Healthcare for veterans: Fixing it on many fronts

President Bush and his administration have failed to adequately plan for the aftermath of the wars in Iraq and Afghanistan. The shameful conditions at Walter Reed, lack of rehabilitative care for the brain-injured and backlogs of claims and disability determinations, are symptoms of a strained system. It is our highest obligation to heal the hundreds of thousands of brave men and women who will bear the physical and emotional scars of these wars for the rest of their lives.

We often hear about the 25,000 who have been wounded in these wars — but that figure grossly underestimates the demand that the veterans’ healthcare system faces. Since our country was attacked on Sept. 11, 2001, more than 1.5 million soldiers have been deployed to Afghanistan, Iraq and other locations as part of the global war on terror. Of these, 630,000 are now veterans and, according to the Department of Defense, more than 205,000 have already received medical treatment through the Department of Veterans Affairs (VA). A recent Harvard study on the long-term costs of treating these new veterans estimates that by 2012 more than 643,000 veterans from Iraq and Afghanistan will be using the VA system, an almost threefold increase over what the system faces now. With a significant backlog of claims currently existing, the system is in desperate need of an upgrade.

We should start by making the VA budget mandatory instead of discretionary. It is time to take the guesswork and political gamesmanship out of the budget for VA healthcare and replace it with a reliable, assured funding mechanism. Timely and full funding for the VA system is an absolute necessity for facilities to properly plan for and meet expected needs.

The secretary of the Veterans Administration must plan for the long-term care needs of the next generation of veterans. As a first step the secretary should report to Congress a plan for the next 50 years that includes the following: resources needed for rehabilitation care, psychological care, nursing facilities for both full-time and respite care, housing needs, and other areas under the jurisdiction of the VA.

There are several other measures, however, that we can implement specifically to help veterans in need of medical treatment.
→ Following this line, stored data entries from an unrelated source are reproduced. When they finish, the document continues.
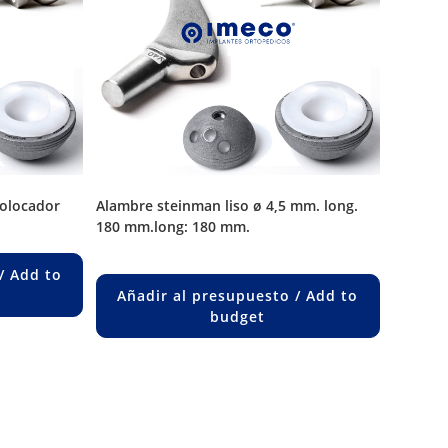
colocador
alambre steinman liso ø 4,5 mm. long.
180 mm.long: 180 mm.
/ Add to
Añadir al presupuesto / Add to
budget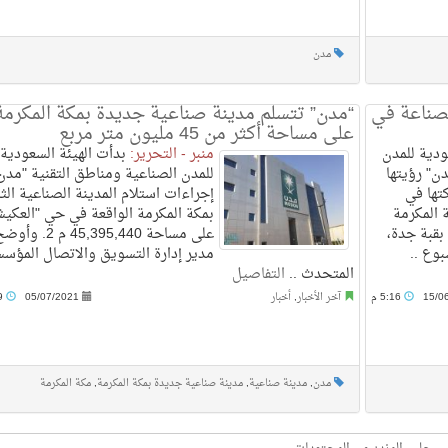
مدن
لصناعة في
“مدن” تتسلم مدينة صناعية جديدة بمكة المكرمة
على مساحة أكثر من 45 مليون متر مربع
دية للمدن
منبر - التحرير:
بدأت الهيئة السعودية
ن" رؤيتها
للمدن الصناعية ومناطق التقنية "مدن
تها في
إجراءات استلام المدينة الصناعية الثا
المكرمة
بمكة المكرمة الواقعة في حي "العكيش
 بقبة جدة،
على مساحة 45,395,440 م 2. وأ
بوع ..
مدير إدارة التسويق والاتصال المؤس
المتحدث ..
التفاصيل
15/0
5:16 م
آخر الأخبار
,
أخبار
05/07/2021
3:29 م
مدن
,
مدينة صناعية
,
مدينة صناعية جديدة بمكة المكرمة
,
مكة المكرمة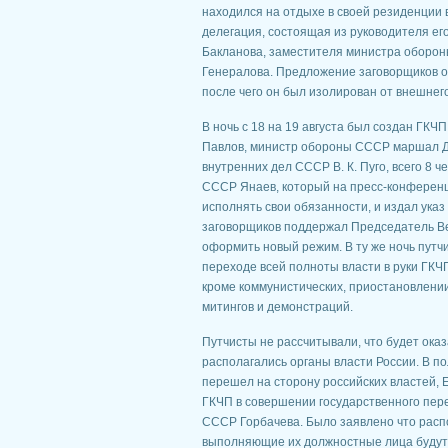
находился на отдыхе в своей резиденции в
делегация, состоящая из руководителя его
Бакланова, заместителя министра обороны
Генералова. Предложение заговорщиков о
после чего он был изолирован от внешнег
В ночь с 18 на 19 августа был создан ГКЧП
Павлов, министр обороны СССР маршал Д. 
внутренних дел СССР В. К. Пуго, всего 8
СССР Янаев, который на пресс-конференц
исполнять свои обязанности, и издал ука
заговорщиков поддержал Председатель Ве
оформить новый режим. В ту же ночь путчи
переходе всей полноты власти в руки ГКЧ
кроме коммунистических, приостановлени
митингов и демонстраций.
Путчисты не рассчитывали, что будет ока
располагались органы власти России. В по
перешел на сторону российских властей, 
ГКЧП в совершении государственного пер
СССР Горбачева. Было заявлено что расп
выполняющие их должностные лица будут 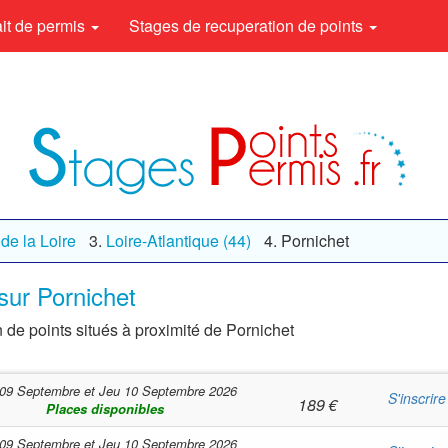
rait de permis
Stages de recuperation de points
de la Loire
Loire-Atlantique (44)
Pornichet
sur Pornichet
 de points situés à proximité de Pornichet
09 Septembre
et
Jeu 10 Septembre 2026
S'inscrire
189
€
Places disponibles
09 Septembre
et
Jeu 10 Septembre 2026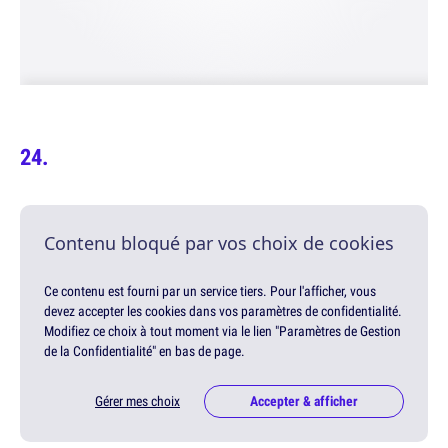
Contenu bloqué par vos choix de cookies
Ce contenu est fourni par un service tiers. Pour l'afficher, vous
devez accepter les cookies dans vos paramètres de confidentialité.
Modifiez ce choix à tout moment via le lien "Paramètres de Gestion
de la Confidentialité" en bas de page.
Gérer mes choix
Accepter & afficher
Currently, combat veterans returning from Iraq and Afghanistan are eligible to receive two years of free healthcare for any condition potentially related to their military service. Many of these veterans have service-related mental-health issues like post-traumatic stress disorder (PTSD) and traumatic brain injury (TBI). In fact, TBI is the “signature injury” of the Iraq and Afghanistan conflicts. It is estimated that as many as 10 percent of those serving or who have served in Iraq and Afghanistan have brain injuries. That would mean about 150,000 of the 1.5 million soldiers who have served in Operation Enduring Freedom or Operation Iraqi Freedom have suffered a brain injury. In many cases, these injuries are not diagnosed because there is not an external wound. Depending on the severity of these injuries, returning soldiers can require immediate treatment or not have symptoms show up until several years later.

Due to the debilitating effects of these injuries, as well as other conditions that may go untreated, we should provide a five-year window for veterans to receive an assessment of mental-health needs and follow-up treatment by the VA. Extending the window for an additional three years will also allow veterans who need access to the system, but have not used the system within the two-year eligibility period, to get help they need.

One of the frustrations for soldiers who have been injured in Iraq or Afghanistan is the length of time it takes to receive a disability determination. In order to hasten the disability determination process, we need to ensure that the Department of Defense has information systems capable of communicating with those in the Veterans Administration. The VA has been a leader in implementing electronic medical record-keeping, but we have to improve the capability of the Department of Defense to send electronic medical records to the VA to speed up the disability determination process. Making the disability determination system more efficient can reduce the stress on the soldiers and their families going through the determination process.

These are just some of the areas we need to focus on to improve the services offered our veterans through the VA system. The terrible stories concerning Walter Reed and other military and VA medical facilities have reminded us of the need to be ever vigilant of our duty to the brave men and women who currently serve in or are veterans of our armed forces.

Backlogs, delays and inadequate care are inexcusable in the treatment of veterans. Planning and expanding the VA healthcare system cannot wait for the end of these conflicts. Congress must not delay in its oversight responsibility and must quickly pass measures to reduce the stress that is currently placed on the VA system.

Biden is chairman of the Senate Foreign Relations committee and the Judiciary Subcommittee on Crime and Drugs.